Input records:
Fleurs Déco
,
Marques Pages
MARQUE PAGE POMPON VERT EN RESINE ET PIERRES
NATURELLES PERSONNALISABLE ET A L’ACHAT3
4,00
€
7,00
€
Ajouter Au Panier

Problem details:
For each entry above, please make an exact copy.

Problem solution:
Fleurs Déco
,
Marques Pages
MARQUE PAGE POMPON VERT EN RESINE ET PIERRES
NATURELLES PERSONNALISABLE ET A L’ACHAT3
4,00
€
7,00
€
Ajouter Au Panier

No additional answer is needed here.